Mais M. l’abbé Lantaigne n’entendit pas. Il se leva et dit :

— La destinée de la France dans la chrétienté n’est pas accomplie. Je pressens que bientôt Dieu se servira encore de la nation qui fut de toutes la plus fidèle et la plus infidèle.

— Aussi, répliqua M. Bergeret, voyons-nous paraître des prophétesses comme aux temps scélérats du roi Charles VII. Et notre ville en porte une qui commence plus heureusement que Jeanne, puisque la fille de Jacquot d’Arc était tenue pour folle par ses parents, et que mademoiselle Deniseau trouve un disciple dans son propre père. Pourtant je ne crois pas que sa fortune soit grande et durable. Notre préfet M. Worms-Clavelin manque d’une certaine politesse, mais il est moins niais que Baudricourt, et ce n’est plus l’usage des chefs d’État de donner audience aux inspirées. M. Félix Faure ne recevra pas de son confesseur le conseil d’essayer mademoiselle Deniseau.
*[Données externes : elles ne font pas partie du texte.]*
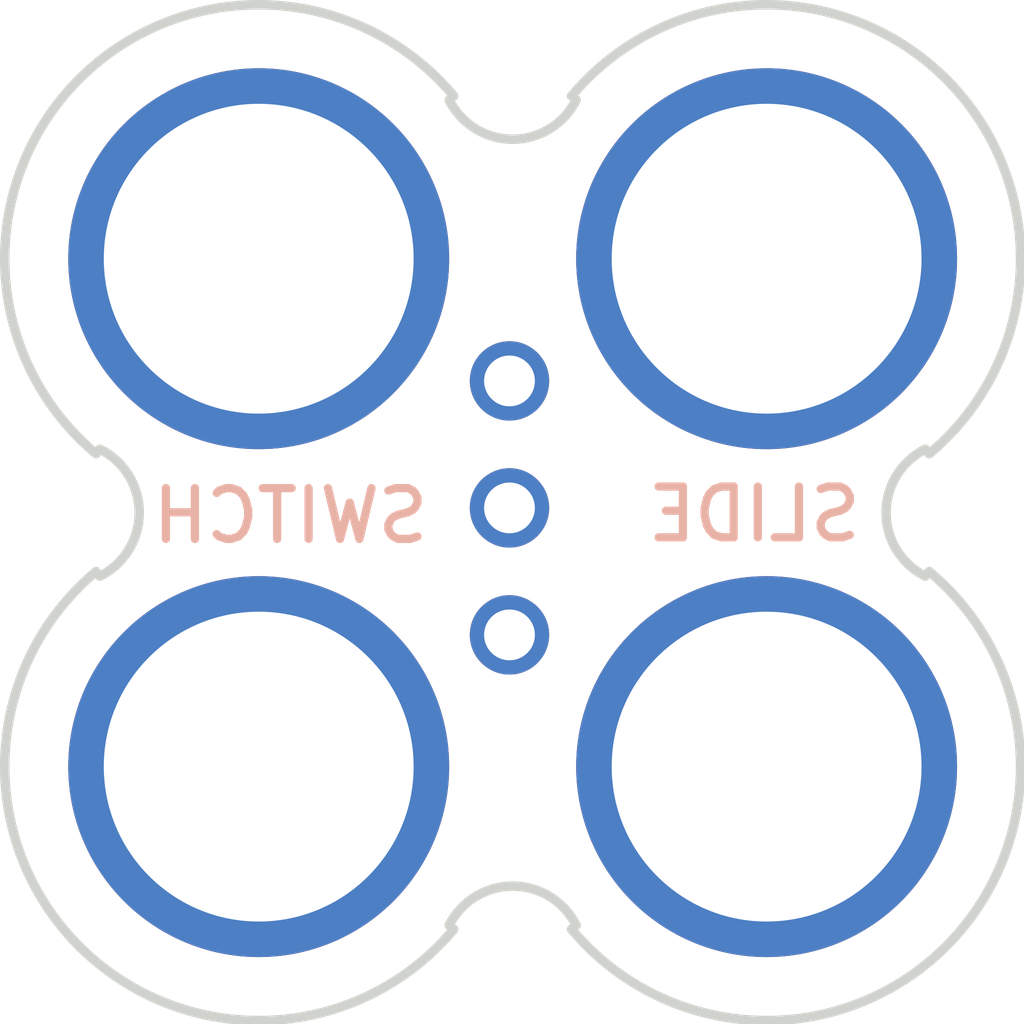
<source format=kicad_pcb>
(kicad_pcb (version 4) (host pcbnew 4.0.1-3.201512221402+6198~38~ubuntu14.04.1-stable)

  (general
    (links 0)
    (no_connects 0)
    (area 115.686905 80.375 139.713096 99.275)
    (thickness 1.6)
    (drawings 16)
    (tracks 0)
    (zones 0)
    (modules 1)
    (nets 1)
  )

  (page A4)
  (layers
    (0 F.Cu signal)
    (31 B.Cu signal)
    (32 B.Adhes user)
    (33 F.Adhes user)
    (34 B.Paste user)
    (35 F.Paste user)
    (36 B.SilkS user)
    (37 F.SilkS user)
    (38 B.Mask user)
    (39 F.Mask user)
    (40 Dwgs.User user)
    (41 Cmts.User user)
    (42 Eco1.User user)
    (43 Eco2.User user)
    (44 Edge.Cuts user)
    (45 Margin user)
    (46 B.CrtYd user)
    (47 F.CrtYd user)
    (48 B.Fab user)
    (49 F.Fab user)
  )

  (setup
    (last_trace_width 0.25)
    (trace_clearance 0.2)
    (zone_clearance 0.508)
    (zone_45_only no)
    (trace_min 0.2)
    (segment_width 0.2)
    (edge_width 0.15)
    (via_size 0.6)
    (via_drill 0.4)
    (via_min_size 0.4)
    (via_min_drill 0.3)
    (uvia_size 0.3)
    (uvia_drill 0.1)
    (uvias_allowed no)
    (uvia_min_size 0.2)
    (uvia_min_drill 0.1)
    (pcb_text_width 0.3)
    (pcb_text_size 1.5 1.5)
    (mod_edge_width 0.15)
    (mod_text_size 1 1)
    (mod_text_width 0.15)
    (pad_size 5.23 5.23)
    (pad_drill 4.88)
    (pad_to_mask_clearance 0.2)
    (aux_axis_origin 0 0)
    (grid_origin 131.5 89.5)
    (visible_elements FFFFFF7F)
    (pcbplotparams
      (layerselection 0x010f0_80000001)
      (usegerberextensions true)
      (excludeedgelayer true)
      (linewidth 0.100000)
      (plotframeref false)
      (viasonmask false)
      (mode 1)
      (useauxorigin false)
      (hpglpennumber 1)
      (hpglpenspeed 20)
      (hpglpendiameter 15)
      (hpglpenoverlay 2)
      (psnegative false)
      (psa4output false)
      (plotreference true)
      (plotvalue true)
      (plotinvisibletext false)
      (padsonsilk false)
      (subtractmaskfromsilk false)
      (outputformat 1)
      (mirror false)
      (drillshape 0)
      (scaleselection 1)
      (outputdirectory gerbers-slide-2.5mm-2x2))
  )

  (net 0 "")

  (net_class Default "This is the default net class."
    (clearance 0.2)
    (trace_width 0.25)
    (via_dia 0.6)
    (via_drill 0.4)
    (uvia_dia 0.3)
    (uvia_drill 0.1)
  )

  (module Lego_Circuits:SWITCH-SPDT-3PIN-2.5mmPITCH-TH-2x2 (layer F.Cu) (tedit 56D685A6) (tstamp 56DBAA30)
    (at 127.5 93.5)
    (descr "SWITCH SPDT 0S102011MA1QN1 2x3")
    (tags "SWITCH SPDT 0S102011MA1QN1 2x3")
    (fp_text reference REF** (at 0 -12) (layer F.SilkS) hide
      (effects (font (size 1 1) (thickness 0.15)))
    )
    (fp_text value "SPDT 3PIN E-SWITCH EG1218 " (at 0.2 4.8) (layer F.Fab) hide
      (effects (font (size 1 1) (thickness 0.15)))
    )
    (fp_text user "SLIDE " (at 7.5 -3.975) (layer B.SilkS)
      (effects (font (size 0.8 0.8) (thickness 0.13)) (justify mirror))
    )
    (fp_text user SWITCH (at 0.5 -3.95) (layer B.SilkS)
      (effects (font (size 0.8 0.8) (thickness 0.13)) (justify mirror))
    )
    (pad 3 thru_hole circle (at 8 -8) (size 6 6) (drill 4.88) (layers *.Cu *.Mask))
    (pad 2 thru_hole circle (at 3.95 -4.075 270) (size 1.25 1.25) (drill 0.8) (layers *.Cu *.Mask))
    (pad 3 thru_hole circle (at 3.95 -6.075 270) (size 1.25 1.25) (drill 0.8) (layers *.Cu *.Mask))
    (pad 1 thru_hole circle (at 3.95 -2.075 270) (size 1.25 1.25) (drill 0.8) (layers *.Cu *.Mask))
    (pad 1 thru_hole circle (at 8 0) (size 6 6) (drill 4.88) (layers *.Cu *.Mask))
    (pad 2 thru_hole circle (at 0 -8) (size 6 6) (drill 4.88) (layers *.Cu *.Mask))
    (pad 1 thru_hole circle (at 0 0) (size 6 6) (drill 4.88) (layers *.Cu *.Mask))
  )

  (gr_arc (start 127.5 93.5) (end 127.5 97.5) (angle -50.19443441) (layer Edge.Cuts) (width 0.15) (tstamp 56DBAA5B))
  (gr_arc (start 131.5 96.5) (end 130.5 96) (angle 126.8698976) (layer Edge.Cuts) (width 0.15) (tstamp 56DBAA5A))
  (gr_arc (start 135.5 93.5) (end 135.5 97.5) (angle 50.19443441) (layer Edge.Cuts) (width 0.15) (tstamp 56DBAA59))
  (gr_arc (start 127.5 85.5) (end 127.5 81.5) (angle 50.19443441) (layer Edge.Cuts) (width 0.15) (tstamp 56DBAA56))
  (gr_arc (start 131.5 82.5) (end 132.5 83) (angle 126.8698976) (layer Edge.Cuts) (width 0.15) (tstamp 56DBAA55))
  (gr_arc (start 135.5 85.5) (end 135.5 81.5) (angle -50.19443441) (layer Edge.Cuts) (width 0.15) (tstamp 56DBAA54))
  (gr_arc (start 127.5 85.5) (end 123.5 85.5) (angle 90) (layer Edge.Cuts) (width 0.15) (tstamp 56E816DB))
  (gr_arc (start 127.5 93.5) (end 123.5 93.5) (angle 50.19443441) (layer Edge.Cuts) (width 0.15) (tstamp 56D6821B))
  (gr_arc (start 124.5 89.5) (end 125 88.5) (angle 126.8698976) (layer Edge.Cuts) (width 0.15) (tstamp 56D6821A))
  (gr_arc (start 127.5 85.5) (end 123.5 85.5) (angle -50.19443441) (layer Edge.Cuts) (width 0.15) (tstamp 56D68219))
  (gr_arc (start 138.5 89.5) (end 138 90.5) (angle 126.8698976) (layer Edge.Cuts) (width 0.15))
  (gr_arc (start 135.5 93.5) (end 139.5 93.5) (angle -50.19443441) (layer Edge.Cuts) (width 0.15) (tstamp 56F41376))
  (gr_arc (start 135.5 85.5) (end 139.5 85.5) (angle 50.19443441) (layer Edge.Cuts) (width 0.15) (tstamp 56F41372))
  (gr_arc (start 135.5 93.5) (end 139.5 93.5) (angle 90) (layer Edge.Cuts) (width 0.15) (tstamp 56E816DD))
  (gr_arc (start 135.5 85.5) (end 135.5 81.5) (angle 90) (layer Edge.Cuts) (width 0.15) (tstamp 56E816DC))
  (gr_arc (start 127.5 93.5) (end 127.5 97.5) (angle 90) (layer Edge.Cuts) (width 0.15) (tstamp 56E816CB))

)

</source>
Après cela vous pourrez me répondre, monsieur l’abbé, que l’action de Bernadette de Lourdes est plus forte de nos jours que ne fut jamais celle de Jeanne d’Arc. Celle ci a culbuté quelques centaines d’Anglais affamés et affolés ; Bernadette a mis en marche d’innombrables pèlerins et attiré des milliards sur une montagne des Pyrénées. Et mon vénérable ami, M. Pierre Laffitte, m’assure que nous sommes entrés dans l’ère de la philosophie positive !

— Pour ce qui est de Lourdes, dit M. l’abbé Lantaigne, sans faire l’esprit fort ni tomber dans une excessive crédulité, je réserve mon jugement sur un point dont l’Église n’a pas décidé. Mais dès à présent, je vois dans l’affluence des pèlerins un triomphe de la religion, comme vous y voyez vous-même une défaite de la philosophie matérialiste.